▶ **ASSIGNED TASK**
In the Pearls of Portal text, what is the maximum range of the pearls in the D20 "High Magic" Edition?

▶ **GIVEN TEXT**
===
Tuesday, April 30, 2013

Pearl of Portal

I had an idea for a magic item over the weekend. I can not in any way claim much creativity for it, as you'll see. The flavor of this item should be different between OSR and D20, so I'm providing both versions. Needless to say, if you like one version over the other, don't let my arbitrary preconceptions get in your way of your game.

Pearls of Portal, Swords&Wizardry/OSG Edition

The Pearls of Portal are a matched set of flawless but otherwise unremarkable pearls, often stored together in a small felt pouch. To use the pearls, first touch them together, then place (or throw) one of them to another location no more than 360 feet away. While touching the pearl you still have, speak the command phrase ("the cake is a lie") and you will instantly be transported to the other pearl. Transportation works in both directions, and includes any items you are carrying and up to two friends with whom you are holding hands.  The pearl does not teleport with you, and if you were holding it, drops to the ground where you were standing.

You may use the pearls to teleport 3 times per day, after which the pearls must be reunited and exposed to moonlight for at least an hour before they can be used again.

Pearls of Portal, D20 "High Magic" Edition

Pearls of Portal are a matched pair of flawless pearls with a limited dweomer placed on them. To use the pearls, touch them together, then leave (or throw, etc.) one pearl wherever you wish. To activate the pearls, hold the pearl in one hand and speak the command phrase ("the cake is a lie"), and you and anyone else holding onto the hand with the pearl will be instantly teleported to the other pearl. Both pearls are consumed by this action. The pearls have a maximum range of 100 feet, and cost 1000gp.
===
▶ **EXERCISE DATA**
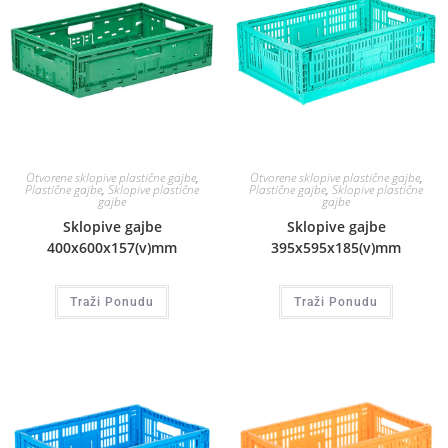
Otvorene sklopive plastične gajbe
,
Otvorene sklopive plastične gajbe
,
Plastične gajbe
,
Sklopive plastične
Plastične gajbe
,
Sklopive plastične
gajbe
gajbe
Sklopive gajbe
Sklopive gajbe
400x600x157(v)mm
395x595x185(v)mm
Traži Ponudu
Traži Ponudu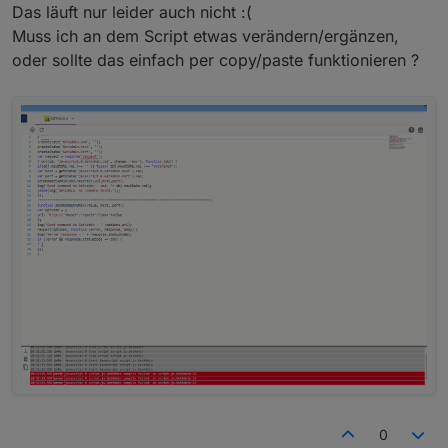
Das läuft nur leider auch nicht :(
Muss ich an dem Script etwas verändern/ergänzen,
oder sollte das einfach per copy/paste funktionieren ?
0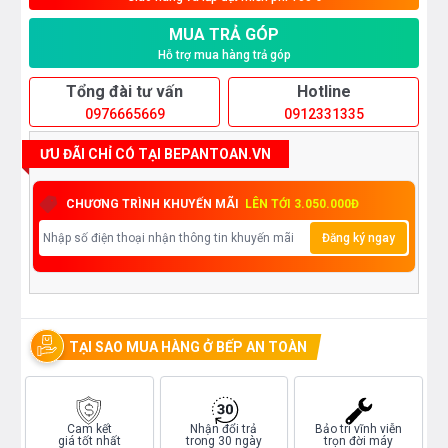
MUA TRẢ GÓP
Hỗ trợ mua hàng trả góp
Tổng đài tư vấn
Hotline
0976665669
0912331335
ƯU ĐÃI CHỈ CÓ TẠI BEPANTOAN.VN
CHƯƠNG TRÌNH KHUYẾN MÃI
LÊN TỚI 3.050.000Đ
Đăng ký ngay
TẠI SAO MUA HÀNG Ở BẾP AN TOÀN
Cam kết
Nhận đổi trả
Bảo trì vĩnh viễn
giá tốt nhất
trong 30 ngày
trọn đời máy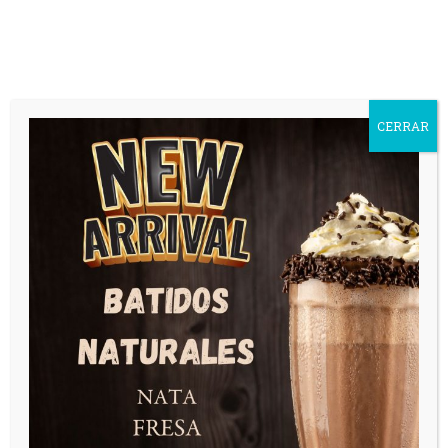
Bierhaus
CERRAR
BIERHAUS BAR SAN
ADRIAN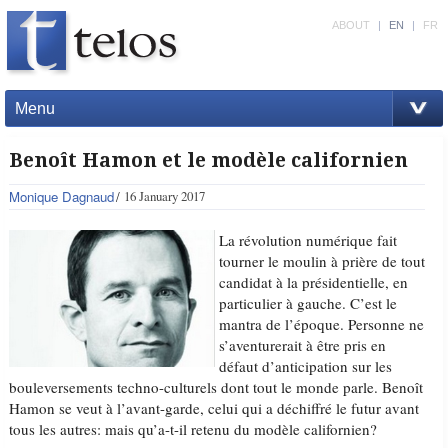
ABOUT
|
EN
|
FR
Menu
Benoît Hamon et le modèle californien
Monique Dagnaud
16 January 2017
La révolution numérique fait
tourner le moulin à prière de tout
candidat à la présidentielle, en
particulier à gauche. C’est le
mantra de l’époque. Personne ne
s’aventurerait à être pris en
défaut d’anticipation sur les
bouleversements techno-culturels dont tout le monde parle. Benoît
Hamon se veut à l’avant-garde, celui qui a déchiffré le futur avant
tous les autres: mais qu’a-t-il retenu du modèle californien?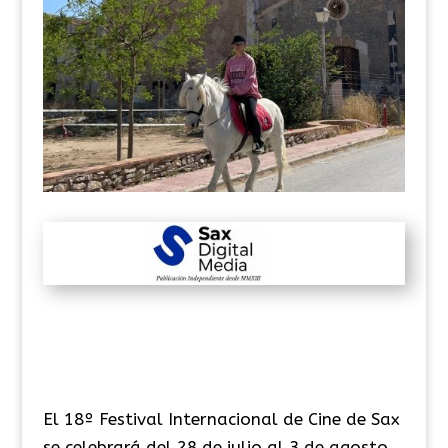
El 18º Festival Internacional de Cine de Sax
se celebrará del 28 de julio al 3 de agosto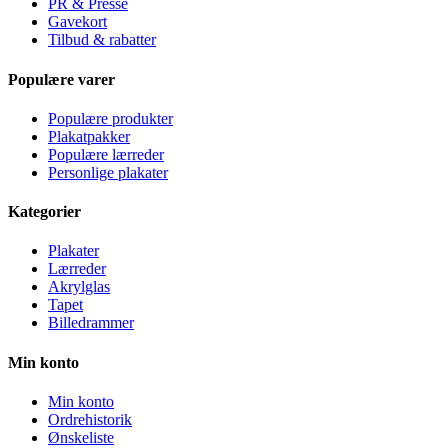
PR & Presse
Gavekort
Tilbud & rabatter
Populære varer
Populære produkter
Plakatpakker
Populære lærreder
Personlige plakater
Kategorier
Plakater
Lærreder
Akrylglas
Tapet
Billedrammer
Min konto
Min konto
Ordrehistorik
Ønskeliste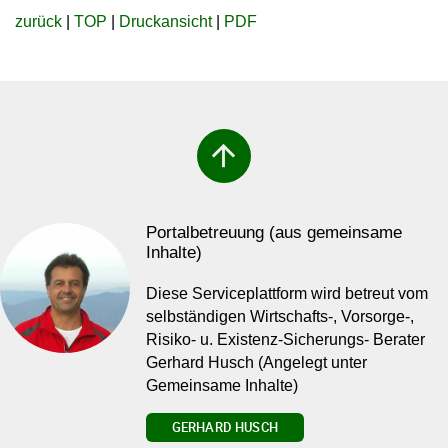
zurück
|
TOP
|
Druckansicht
|
PDF
arrow_upward
Portalbetreuung (aus gemeinsame
Inhalte)
Diese Serviceplattform wird betreut vom
selbständigen Wirtschafts-, Vorsorge-,
Risiko- u. Existenz-Sicherungs- Berater
Gerhard Husch (Angelegt unter
Gemeinsame Inhalte)
GERHARD HUSCH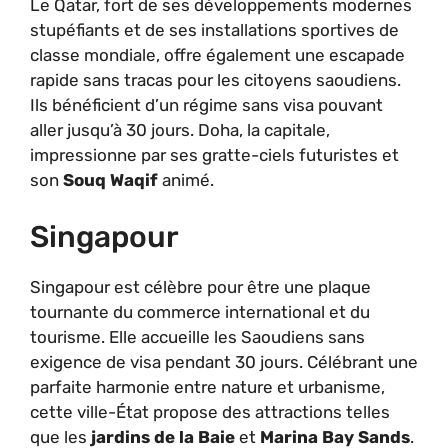
Le Qatar, fort de ses développements modernes
stupéfiants et de ses installations sportives de
classe mondiale, offre également une escapade
rapide sans tracas pour les citoyens saoudiens.
Ils bénéficient d’un régime sans visa pouvant
aller jusqu’à 30 jours. Doha, la capitale,
impressionne par ses gratte-ciels futuristes et
son
Souq Waqif
animé.
Singapour
Singapour est célèbre pour être une plaque
tournante du commerce international et du
tourisme. Elle accueille les Saoudiens sans
exigence de visa pendant 30 jours. Célébrant une
parfaite harmonie entre nature et urbanisme,
cette ville-État propose des attractions telles
que les
jardins de la Baie
et
Marina Bay Sands
.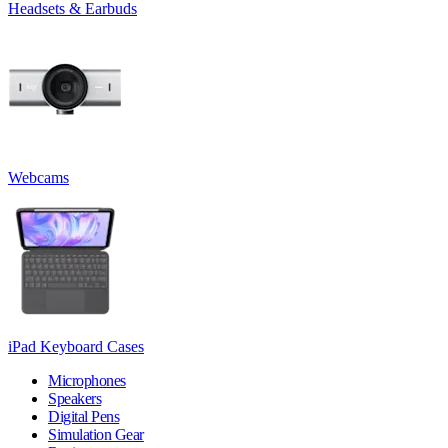
Headsets & Earbuds
Webcams
iPad Keyboard Cases
Microphones
Speakers
Digital Pens
Simulation Gear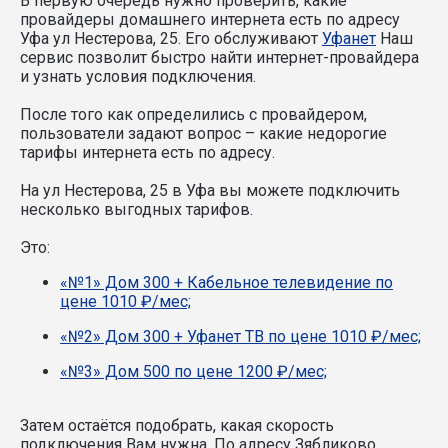
В первую очередь нужно проверить, какие
провайдеры домашнего интернета есть по адресу
Уфа ул Нестерова, 25. Его обслуживают
Уфанет
Наш
сервис позволит быстро найти интернет-провайдера
и узнать условия подключения.
После того как определились с провайдером,
пользователи задают вопрос – какие недорогие
тарифы интернета есть по адресу.
На ул Нестерова, 25 в Уфа вы можете подключить
несколько выгодных тарифов.
Это:
«№1» Дом 300 + Кабельное телевидение по
цене 1010 ₽/мес;
«№2» Дом 300 + Уфанет ТВ по цене 1010 ₽/мес;
«№3» Дом 500 по цене 1200 ₽/мес;
Затем остаётся подобрать, какая скорость
подключения Вам нужна.
По адресу Зябликово,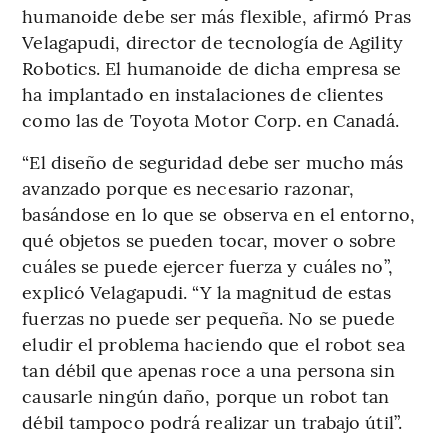
humanoide debe ser más flexible, afirmó Pras
Velagapudi, director de tecnología de Agility
Robotics. El humanoide de dicha empresa se
ha implantado en instalaciones de clientes
como las de Toyota Motor Corp. en Canadá.
“El diseño de seguridad debe ser mucho más
avanzado porque es necesario razonar,
basándose en lo que se observa en el entorno,
qué objetos se pueden tocar, mover o sobre
cuáles se puede ejercer fuerza y ​​cuáles no”,
explicó Velagapudi. “Y la magnitud de estas
fuerzas no puede ser pequeña. No se puede
eludir el problema haciendo que el robot sea
tan débil que apenas roce a una persona sin
causarle ningún daño, porque un robot tan
débil tampoco podrá realizar un trabajo útil”.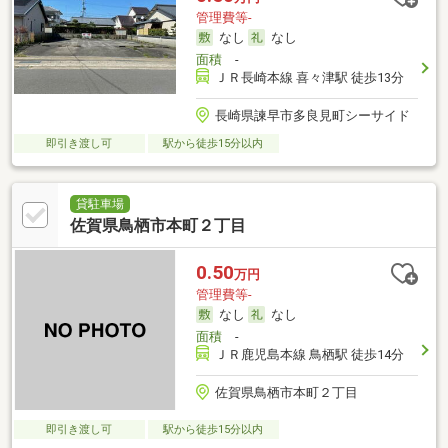
管理費等-
なし
なし
面積
-
ＪＲ長崎本線 喜々津駅 徒歩13分
長崎県諫早市多良見町シーサイド
即引き渡し可
駅から徒歩15分以内
貸駐車場
佐賀県鳥栖市本町２丁目
0.50
万円
管理費等-
なし
なし
面積
-
ＪＲ鹿児島本線 鳥栖駅 徒歩14分
佐賀県鳥栖市本町２丁目
即引き渡し可
駅から徒歩15分以内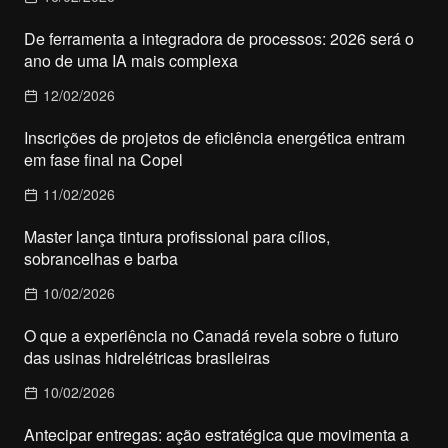
De ferramenta a integradora de processos: 2026 será o
ano de uma IA mais complexa
12/02/2026
Inscrições de projetos de eficiência energética entram
em fase final na Copel
11/02/2026
Master lança tintura profissional para cílios,
sobrancelhas e barba
10/02/2026
O que a experiência no Canadá revela sobre o futuro
das usinas hidrelétricas brasileiras
10/02/2026
Antecipar entregas: ação estratégica que movimenta a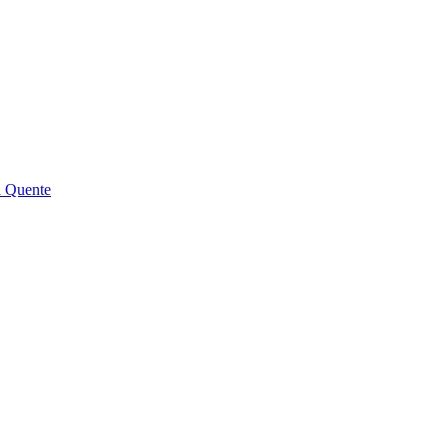
a Quente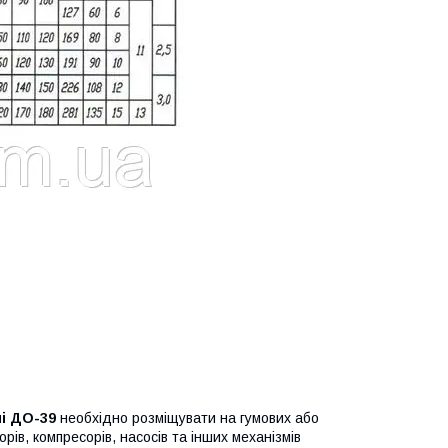
і ДО-39
необхідно розміщувати на гумових або
ів, компресорів, насосів та інших механізмів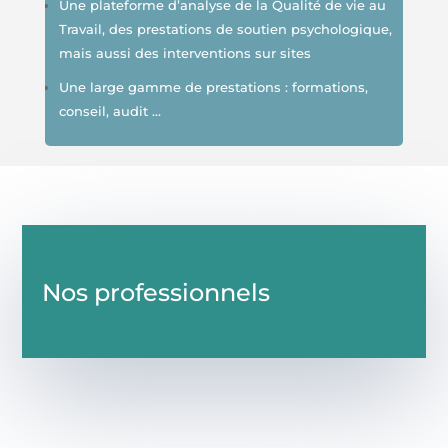
Une plateforme d’analyse de la Qualité de vie au
Travail, des prestations de soutien psychologique,
mais aussi des interventions sur sites
Une large gamme de prestations : formations,
conseil, audit …
Nos professionnels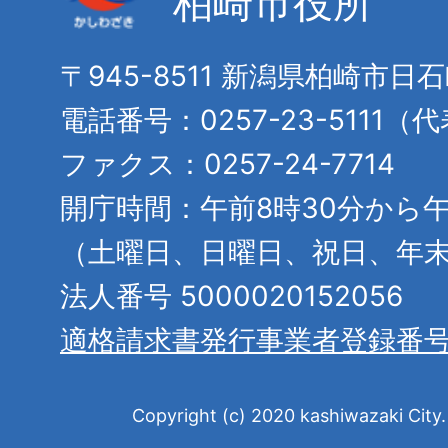
柏崎市役所
〒945-8511 新潟県柏崎市日
電話番号：0257-23-5111（
ファクス：0257-24-7714
開庁時間：午前8時30分から午
（土曜日、日曜日、祝日、年
法人番号 5000020152056
適格請求書発行事業者登録番
Copyright (c) 2020 kashiwazaki City. 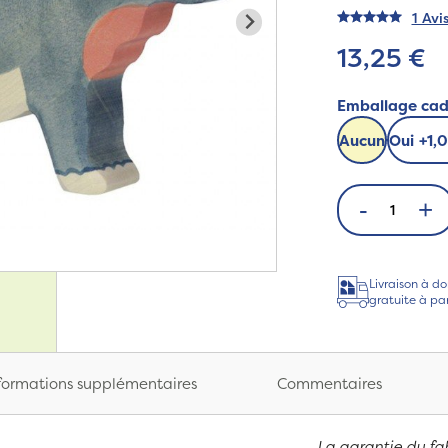
1 Avi
13,25 €
Emballage ca
Aucun
Oui
+
1,
-
+
Livraison à do
gratuite à pa
formations supplémentaires
Commentaires
La garantie du fa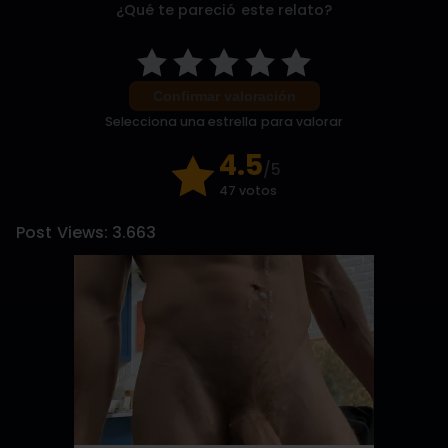
¿Qué te pareció este relato?
Confirmar valoración
Selecciona una estrella para valorar
4.5
/5
47 votos
Post Views:
3.663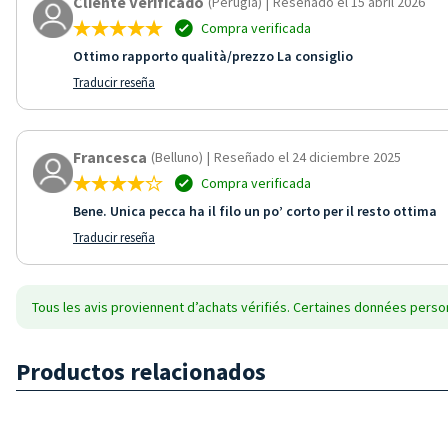
Cliente Verificado
(Perugia)
|
Reseñado el 15 abril 2026
Compra verificada
Ottimo rapporto qualità/prezzo La consiglio
Traducir reseña
Francesca
(Belluno)
|
Reseñado el 24 diciembre 2025
Compra verificada
Bene. Unica pecca ha il filo un po’ corto per il resto ottima
Traducir reseña
Tous les avis proviennent d’achats vérifiés. Certaines données person
Productos relacionados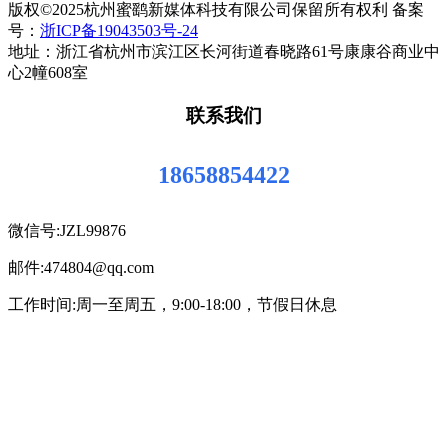
版权©2025杭州蜜鹞新媒体科技有限公司保留所有权利 备案
号：
浙ICP备19043503号-24
地址：浙江省杭州市滨江区长河街道春晓路61号康康谷商业中
心2幢608室
联系我们
18658854422
微信号:JZL99876
邮件:474804@qq.com
工作时间:周一至周五，9:00-18:00，节假日休息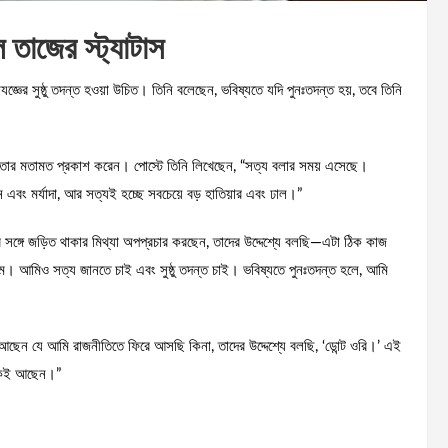
 তাজের স্ট্যাটাস
াযজ্ঞের সুষ্ঠু তদন্ত হওয়া উচিত। তিনি বলেছেন, ভবিষ্যতে যদি পুনঃতদন্ত হয়, তবে তিনি
ে তার মতামত প্রকাশ করেন। পোস্টে তিনি লিখেছেন, “সত্য বলার সময় এসেছে।
এবং মর্যাদা, আর সত্যই হচ্ছে সবচেয়ে বড় হাতিয়ার এবং ঢাল।”
সঙ্গে জড়িত থাকার মিথ্যা অপপ্রচার করছেন, তাদের উদ্দেশ্যে বলছি—এটা ঠিক কাজ
ম। আমিও সত্য জানতে চাই এবং সুষ্ঠু তদন্ত চাই। ভবিষ্যতে পুনঃতদন্ত হলে, আমি
ে আছেন যে আমি রাজনীতিতে ফিরে আসছি কিনা, তাদের উদ্দেশ্যে বলছি, ‘ডোন্ট ওরি।’ এই
লোকই আছেন।”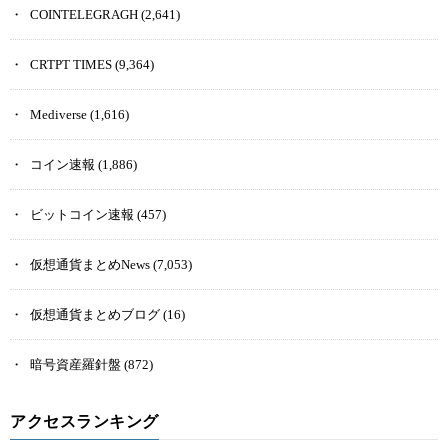
COINTELEGRAGH
(2,641)
CRTPT TIMES
(9,364)
Mediverse
(1,616)
コイン速報
(1,886)
ビットコイン速報
(457)
仮想通貨まとめNews
(7,053)
仮想通貨まとめブログ
(16)
暗号資産羅針盤
(872)
アクセスランキング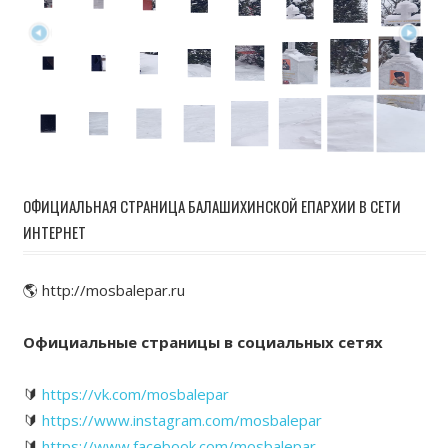
ОФИЦИАЛЬНАЯ СТРАНИЦА БАЛАШИХИНСКОЙ ЕПАРХИИ В СЕТИ
ИНТЕРНЕТ
🌎 http://mosbalepar.ru
Официальные страницы в социальных сетях
🔰
https://vk.com/mosbalepar
🔰
https://www.instagram.com/mosbalepar
🔰
https://www.facebook.com/mosbalepar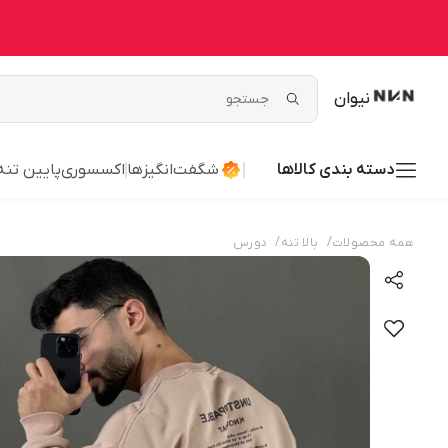
نیوان
دسته بندی کالاها
شگفت‌انگیزها
اکسسوری
پایین تنه
/
/
همه محصولات
بالا تنه
دورس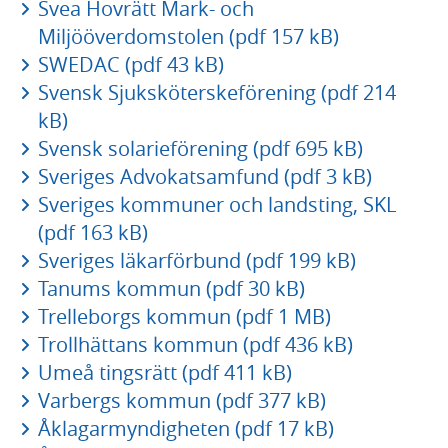
Svea Hovrätt Mark- och
Miljööverdomstolen (pdf 157 kB)
SWEDAC (pdf 43 kB)
Svensk Sjuksköterskeförening (pdf 214
kB)
Svensk solarieförening (pdf 695 kB)
Sveriges Advokatsamfund (pdf 3 kB)
Sveriges kommuner och landsting, SKL
(pdf 163 kB)
Sveriges läkarförbund (pdf 199 kB)
Tanums kommun (pdf 30 kB)
Trelleborgs kommun (pdf 1 MB)
Trollhättans kommun (pdf 436 kB)
Umeå tingsrätt (pdf 411 kB)
Varbergs kommun (pdf 377 kB)
Åklagarmyndigheten (pdf 17 kB)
===
▶ **TASK OUTPUT**
100 feet